Savory Mixed Fish Stew (Assorted Fish Braised)
Homemade Delight: Braised Assorted Fish with Hairtail and Flounder
A delightful side dish made with leftover fish! This hearty and flavorful braised assorted fish is perfect for a satisfying meal.
Main Ingredients- 2 small flounder
- 1 medium hairtail fish
- 450g Korean radish (daikon)
- 1 onion
- 1 green onion (scallion)
- 2 Korean chili peppers (cheongyang)
- 800ml water
Braising Sauce- 2 Tbsp soy sauce
- 3-4 Tbsp red chili flakes (gochugaru)
- 1.5 Tbsp minced garlic
- 2 Tbsp cooking wine (mirin or similar)
- 1 tsp ginger powder
- 1 Tbsp plum extract (for sweetness and umami)
- 1 tsp black pepper
- 2 Tbsp soy sauce
- 3-4 Tbsp red chili flakes (gochugaru)
- 1.5 Tbsp minced garlic
- 2 Tbsp cooking wine (mirin or similar)
- 1 tsp ginger powder
- 1 Tbsp plum extract (for sweetness and umami)
- 1 tsp black pepper
Cooking Instructions
Step 1
First, let’s prepare the fish. Gently scrape off the scales from the flounder and hairtail with the back of a knife. Rinse them thoroughly under cold running water, pat them dry with a paper towel, and make a few shallow cuts on the body of the fish. This helps the sauce penetrate better.
Step 2
Now, prepare the vegetables for the stew. Peel and wash the Korean radish, then slice it into flat, approximately 0.5cm thick pieces. Slice the onion into thick strips, and cut the green onion into similar lengths. Slice the Korean chili peppers diagonally to add a nice spicy kick.
Step 3
The key to a delicious fish stew is the sauce! In a bowl, combine the soy sauce, red chili flakes, minced garlic, cooking wine, ginger powder, plum extract, and black pepper. Mix well to create the braising sauce.

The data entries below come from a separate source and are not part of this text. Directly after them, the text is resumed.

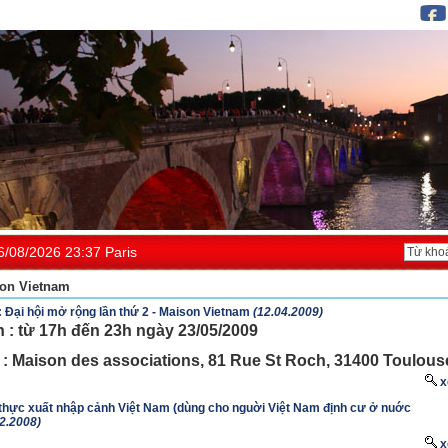
6/08/2026 23:37 Paris
on Vietnam
: Đại hội mở rộng lần thứ 2 - Maison Vietnam
(12.04.2009)
n : từ 17h đến 23h ngày 23/05/2009
 : Maison des associations, 81 Rue St Roch, 31400 Toulous
x
 thực xuất nhập cảnh Việt Nam (dùng cho nguời Việt Nam định cư ở nuớc
02.2008)
x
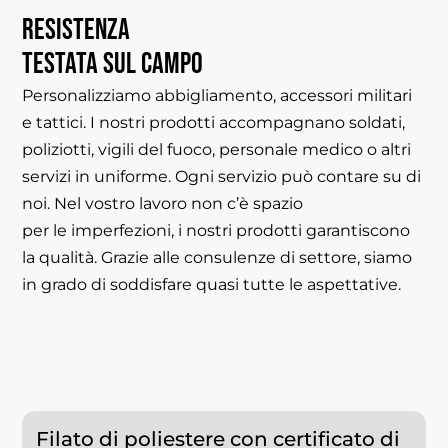
Resistenza
testata
sul
campo
Personalizziamo abbigliamento, accessori militari
e tattici. I nostri prodotti accompagnano soldati,
poliziotti, vigili del fuoco, personale medico o altri
servizi in uniforme. Ogni servizio può contare su di
noi. Nel vostro lavoro non c’è spazio
per le imperfezioni, i nostri prodotti garantiscono
la qualità. Grazie alle consulenze di settore, siamo
in grado di soddisfare quasi tutte le aspettative.
Filato di poliestere con certificato di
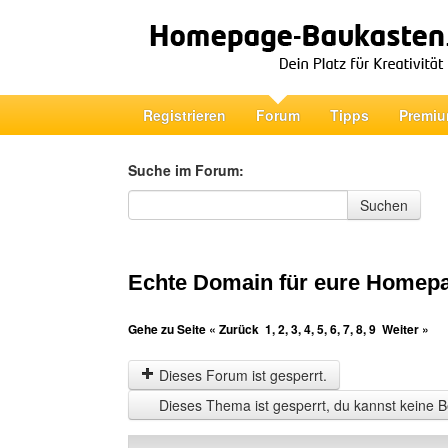
Registrieren
Forum
Tipps
Premiu
Suche im Forum:
Suche im Forum
Suchen
Echte Domain für eure Homep
Gehe zu Seite
« Zurück
1
,
2
,
3
,
4
,
5
,
6
,
7
,
8
,
9
Weiter »
Dieses Forum ist gesperrt.
Dieses Thema ist gesperrt, du kannst keine B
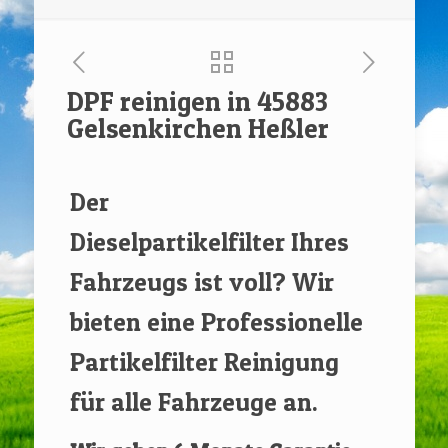
DPF reinigen in 45883
Gelsenkirchen Heßler
[rev_slider renovate]
Der
Dieselpartikelfilter Ihres
Fahrzeugs ist voll? Wir
bieten eine Professionelle
Partikelfilter Reinigung
für alle Fahrzeuge an.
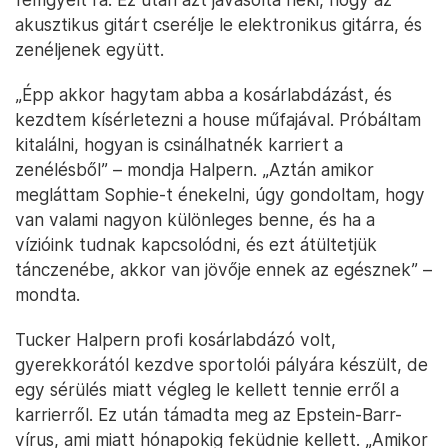
akusztikus gitárt cserélje le elektronikus gitárra, és
zenéljenek együtt.
„Épp akkor hagytam abba a kosárlabdázást, és
kezdtem kísérletezni a house műfajával. Próbáltam
kitalálni, hogyan is csinálhatnék karriert a
zenélésből” – mondja Halpern. „Aztán amikor
megláttam Sophie-t énekelni, úgy gondoltam, hogy
van valami nagyon különleges benne, és ha a
vízióink tudnak kapcsolódni, és ezt átültetjük
tánczenébe, akkor van jövője ennek az egésznek” –
mondta.
Tucker Halpern profi kosárlabdázó volt,
gyerekkorától kezdve sportolói pályára készült, de
egy sérülés miatt végleg le kellett tennie erről a
karrierről. Ez után támadta meg az Epstein-Barr-
vírus, ami miatt hónapokig feküdnie kellett. „Amikor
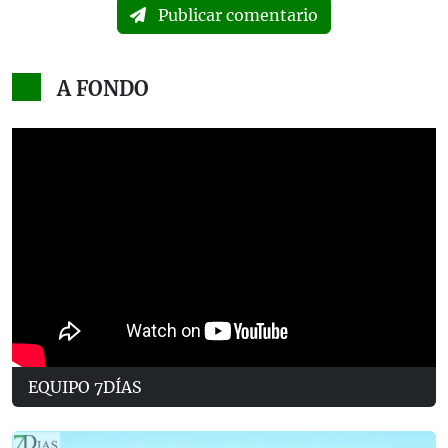
Publicar comentario
A FONDO
EQUIPO 7DÍAS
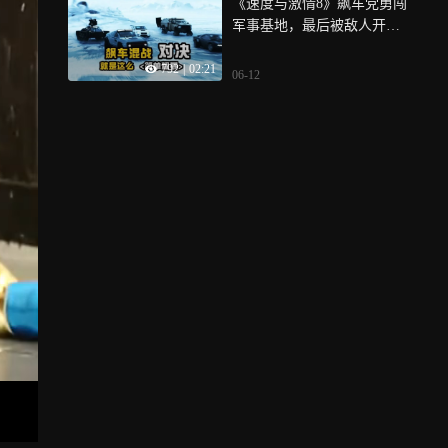
《速度与激情8》飙车党勇闯
军事基地，最后被敌人开着
潜艇追杀
792
|
02:21
06-12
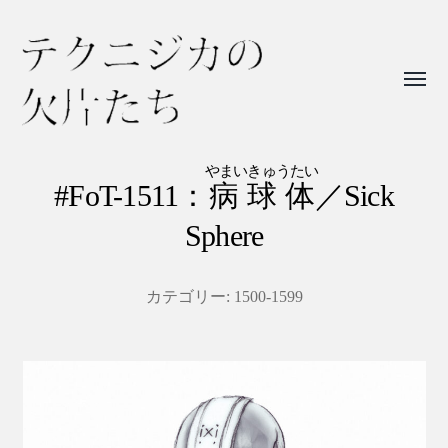
Toggl
menu
テ
ク
やまいきゅうたい
#FoT-1511：
病球体
／Sick
ニ
Sphere
ジ
カ
の
カテゴリー:
1500-1599
欠
片
た
ち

The plum extract adds sweetness and helps to reduce any fishy odor.
Step 4
Let’s start cooking! Place the prepared radish slices at the bottom of a deep pot or pan. Pour in 400ml of water and bring it to a boil over high heat for 5 minutes. This step helps to soften the radish and allows it to absorb the flavors well without breaking apart later.
Step 5
Once the radish is slightly tender, arrange the prepared flounder and hairtail pieces on top, making sure they are not overlapping. Pour the prepared braising sauce evenly over the fish. Add the remaining 400ml of water around the edges of the pot. Bring to a boil uncovered over high heat and cook for 10 minutes.
Step 6
After 10 minutes, reduce the heat to medium and cover the pot. Let it simmer for another 10 minutes to ensure the fish is cooked through. Then, remove the lid, add the sliced onions, and continue to braise uncovered for another 10 minutes. The sweetness of the onions will meld into the sauce, adding depth.
Step 7
Finally, reduce the heat to low. Add the diagonally sliced Korean chili peppers and the roughly chopped green onions. Cook for another 5-10 minutes, allowing the sauce to thicken slightly and the flavors to meld. Taste and adjust seasoning if needed, adding a splash more soy sauce if it’s not salty enough.
Step 8
And there you have it – a delicious braised assorted fish stew featuring flounder and hairtail! Serve this over a bowl of hot rice for a wonderful meal. You can create a special dish even with leftover fish!